Exercises to complete:
**a)** From the passage on the Lancaster university art collection, list the kinds of works the collection is said to have encompassed.
**b)** In the passage on the Lancaster university art collection, what year was the collection established?
**c)** Please carry on the passage on the Lancaster university art collection, picking up after its final sentence.

Selected extract:

□ □ □

As part of a project led by Lancaster School of Architecture, in collaboration with Lancaster Arts, I used archival sources to look at the university’s art collection and the changing place, purpose and form of artworks on the post-war university campus. Working with Lancaster Arts to deliver seminars on public art, I led tours of the campus sculptures to inform group projects about the campus by first-year architecture students.
Founded in 1964 as part of a post-war generation of ‘New Universities’, the university art collection was established in 1968 and overseen by an Embellishments Committee administered by a member of library staff with input from staff, students and the campus architects.
Now looked after by Lancaster Arts alongside a contemporary art programme, over time the collection has encompassed site-specific and commissioned works such as sculptures and murals together with paintings, prints and works on paper, ranging from the abstract and representational to the functional. Represented in the collection are artists local to Lancaster and the north west, as well as nationally and internationally significant artists, several of whom also carried out significant public commissions in the post-war period.

□ □ □

Stored data listing:
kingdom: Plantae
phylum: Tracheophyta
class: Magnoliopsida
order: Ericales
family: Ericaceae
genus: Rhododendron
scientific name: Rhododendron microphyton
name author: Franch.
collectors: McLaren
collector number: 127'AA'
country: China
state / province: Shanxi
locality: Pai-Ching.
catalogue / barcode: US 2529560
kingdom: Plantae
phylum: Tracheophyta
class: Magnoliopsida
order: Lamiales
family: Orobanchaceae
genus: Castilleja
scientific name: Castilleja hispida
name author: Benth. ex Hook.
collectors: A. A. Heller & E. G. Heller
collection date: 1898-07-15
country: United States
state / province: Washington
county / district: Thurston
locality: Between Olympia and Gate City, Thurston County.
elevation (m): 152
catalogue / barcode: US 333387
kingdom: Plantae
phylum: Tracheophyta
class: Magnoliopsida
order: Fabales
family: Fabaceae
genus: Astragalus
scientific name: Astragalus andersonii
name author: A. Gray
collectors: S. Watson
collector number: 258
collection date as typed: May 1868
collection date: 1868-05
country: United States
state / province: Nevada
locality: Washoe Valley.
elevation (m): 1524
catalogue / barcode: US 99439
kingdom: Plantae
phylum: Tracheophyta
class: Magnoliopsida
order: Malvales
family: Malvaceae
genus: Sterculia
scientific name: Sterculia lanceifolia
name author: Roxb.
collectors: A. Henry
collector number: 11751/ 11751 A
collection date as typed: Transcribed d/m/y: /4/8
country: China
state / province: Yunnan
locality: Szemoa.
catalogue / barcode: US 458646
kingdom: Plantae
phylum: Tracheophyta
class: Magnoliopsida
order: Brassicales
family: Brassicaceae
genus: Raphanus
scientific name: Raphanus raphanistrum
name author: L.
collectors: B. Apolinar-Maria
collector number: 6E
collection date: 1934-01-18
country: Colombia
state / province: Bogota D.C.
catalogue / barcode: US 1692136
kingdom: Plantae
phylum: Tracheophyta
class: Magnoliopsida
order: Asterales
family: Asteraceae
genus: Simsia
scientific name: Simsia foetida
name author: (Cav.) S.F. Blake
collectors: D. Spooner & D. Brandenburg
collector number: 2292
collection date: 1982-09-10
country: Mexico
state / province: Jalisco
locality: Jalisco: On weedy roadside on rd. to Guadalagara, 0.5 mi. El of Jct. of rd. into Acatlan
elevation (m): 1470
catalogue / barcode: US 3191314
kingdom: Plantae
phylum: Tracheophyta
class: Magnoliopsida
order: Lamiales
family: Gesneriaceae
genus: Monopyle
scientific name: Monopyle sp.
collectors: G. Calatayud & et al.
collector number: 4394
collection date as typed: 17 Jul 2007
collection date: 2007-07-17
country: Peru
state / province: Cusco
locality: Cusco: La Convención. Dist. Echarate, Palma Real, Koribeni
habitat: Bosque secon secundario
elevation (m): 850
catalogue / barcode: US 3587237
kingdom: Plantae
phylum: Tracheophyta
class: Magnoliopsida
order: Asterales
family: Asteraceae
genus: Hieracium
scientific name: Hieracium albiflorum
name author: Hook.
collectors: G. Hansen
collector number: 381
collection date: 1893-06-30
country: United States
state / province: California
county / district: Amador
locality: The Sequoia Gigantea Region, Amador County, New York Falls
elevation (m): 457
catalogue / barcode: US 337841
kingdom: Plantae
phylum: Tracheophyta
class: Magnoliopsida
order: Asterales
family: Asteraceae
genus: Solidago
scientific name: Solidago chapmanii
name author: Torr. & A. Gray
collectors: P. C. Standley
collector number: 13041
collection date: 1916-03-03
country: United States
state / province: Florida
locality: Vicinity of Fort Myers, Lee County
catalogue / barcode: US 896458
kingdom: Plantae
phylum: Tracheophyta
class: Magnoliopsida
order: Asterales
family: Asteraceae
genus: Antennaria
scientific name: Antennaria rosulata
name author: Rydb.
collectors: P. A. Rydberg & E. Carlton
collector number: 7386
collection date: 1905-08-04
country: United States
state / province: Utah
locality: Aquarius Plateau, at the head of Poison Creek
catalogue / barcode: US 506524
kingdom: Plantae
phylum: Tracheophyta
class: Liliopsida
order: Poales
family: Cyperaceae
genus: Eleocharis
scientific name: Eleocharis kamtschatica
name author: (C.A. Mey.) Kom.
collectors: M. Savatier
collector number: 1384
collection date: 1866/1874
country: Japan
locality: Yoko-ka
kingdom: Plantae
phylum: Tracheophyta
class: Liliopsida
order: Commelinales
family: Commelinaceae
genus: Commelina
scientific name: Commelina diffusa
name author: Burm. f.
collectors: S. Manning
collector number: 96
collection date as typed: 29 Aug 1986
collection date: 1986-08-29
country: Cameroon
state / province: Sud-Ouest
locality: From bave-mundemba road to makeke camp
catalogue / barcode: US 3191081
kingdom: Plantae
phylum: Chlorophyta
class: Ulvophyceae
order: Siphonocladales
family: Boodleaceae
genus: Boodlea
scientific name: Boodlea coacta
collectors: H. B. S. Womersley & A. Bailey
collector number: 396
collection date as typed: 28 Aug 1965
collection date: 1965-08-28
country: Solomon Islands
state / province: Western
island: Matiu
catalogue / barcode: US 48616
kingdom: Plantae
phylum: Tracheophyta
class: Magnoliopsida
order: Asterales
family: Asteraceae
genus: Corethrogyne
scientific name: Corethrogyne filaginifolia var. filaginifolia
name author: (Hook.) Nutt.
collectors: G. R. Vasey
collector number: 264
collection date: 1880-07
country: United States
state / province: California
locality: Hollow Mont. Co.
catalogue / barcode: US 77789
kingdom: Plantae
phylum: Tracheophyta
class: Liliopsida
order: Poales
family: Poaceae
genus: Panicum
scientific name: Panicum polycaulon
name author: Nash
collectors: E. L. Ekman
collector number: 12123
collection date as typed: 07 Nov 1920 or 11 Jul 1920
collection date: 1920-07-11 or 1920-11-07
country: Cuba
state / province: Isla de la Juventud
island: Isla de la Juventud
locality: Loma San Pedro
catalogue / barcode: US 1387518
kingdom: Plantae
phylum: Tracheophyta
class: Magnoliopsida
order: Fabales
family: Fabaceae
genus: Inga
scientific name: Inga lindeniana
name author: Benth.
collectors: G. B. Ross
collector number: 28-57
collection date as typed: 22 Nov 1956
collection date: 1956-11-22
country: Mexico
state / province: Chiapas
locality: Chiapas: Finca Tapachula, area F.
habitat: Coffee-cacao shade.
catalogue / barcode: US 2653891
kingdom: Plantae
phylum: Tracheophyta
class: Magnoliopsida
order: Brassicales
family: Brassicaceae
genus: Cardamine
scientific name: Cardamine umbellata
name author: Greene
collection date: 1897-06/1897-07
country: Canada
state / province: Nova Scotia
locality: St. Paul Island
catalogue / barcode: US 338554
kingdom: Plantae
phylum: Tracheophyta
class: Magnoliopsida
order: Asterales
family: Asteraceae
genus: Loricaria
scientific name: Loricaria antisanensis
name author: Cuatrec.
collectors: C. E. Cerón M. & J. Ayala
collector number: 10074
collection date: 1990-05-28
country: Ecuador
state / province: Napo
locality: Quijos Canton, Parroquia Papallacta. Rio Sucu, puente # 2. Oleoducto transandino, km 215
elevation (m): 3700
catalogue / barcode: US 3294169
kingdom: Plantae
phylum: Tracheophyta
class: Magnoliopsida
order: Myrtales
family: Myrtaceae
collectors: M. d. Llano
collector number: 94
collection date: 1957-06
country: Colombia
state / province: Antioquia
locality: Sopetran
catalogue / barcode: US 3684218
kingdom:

□ □ □

Answer set:
**a)** sculptures, murals, paintings, prints, works on paper

**b)** 1968

**c)**
My research culminated in ‘Artworks and Embellishments’, a pop-up exhibition previewed at the symposium ‘Locus Lancaster: Campus, Place and Experience’ in March 2024, encompassing work ranging from a bust of the university’s first Vice-Chancellor Charles Carter by Frederick Glynne Potter and a set of ceremonial pewter tankards by the sculptor Geoffrey Clarke, dating from 1969, to more recent work commissioned by Lancaster Arts, including a set of proposals for the campus by Peter Liversidge and a ceramic bowl by Halima Cassell. The display also featured work by campus architects Tom Mellor and Peter Shepheard as well as artefacts relating to sculptures by 1970s resident artists John Hoskin and Anne Henecka. Also included were lithographs by Barbara Hepworth (whose sculpture ‘Abstract Form’ was the first to be unveiled on campus) and Elisabeth Frink, as well as prints by Jan Koliciak, David Vaughan, Max Yoshida and Ben Shahn. Paintings on show included work by Jeff Hoare, an artist and schoolteacher who created huge, lurid canvases as murals for the Environmental Sciences building during his time as Granada Foundation artist in residence in the 1970s , and a depiction of Lancaster’s historic Galgate Mill by Peter Brook.
How it started / How it’s going brought together new work on paper by Darren Nixon and Laura Hopkinson, shown in dialogue with my writing. The collaboration was part of an experimental writing programme run in conjunction with PAPER’s online critical writing publication, the Fourdrinier. For Nixon and Hopkinson as artists, and me as a writer, the challenges posed by the Covid-19 pandemic also presented an opportunity to experiment with new media and explore different ways of working.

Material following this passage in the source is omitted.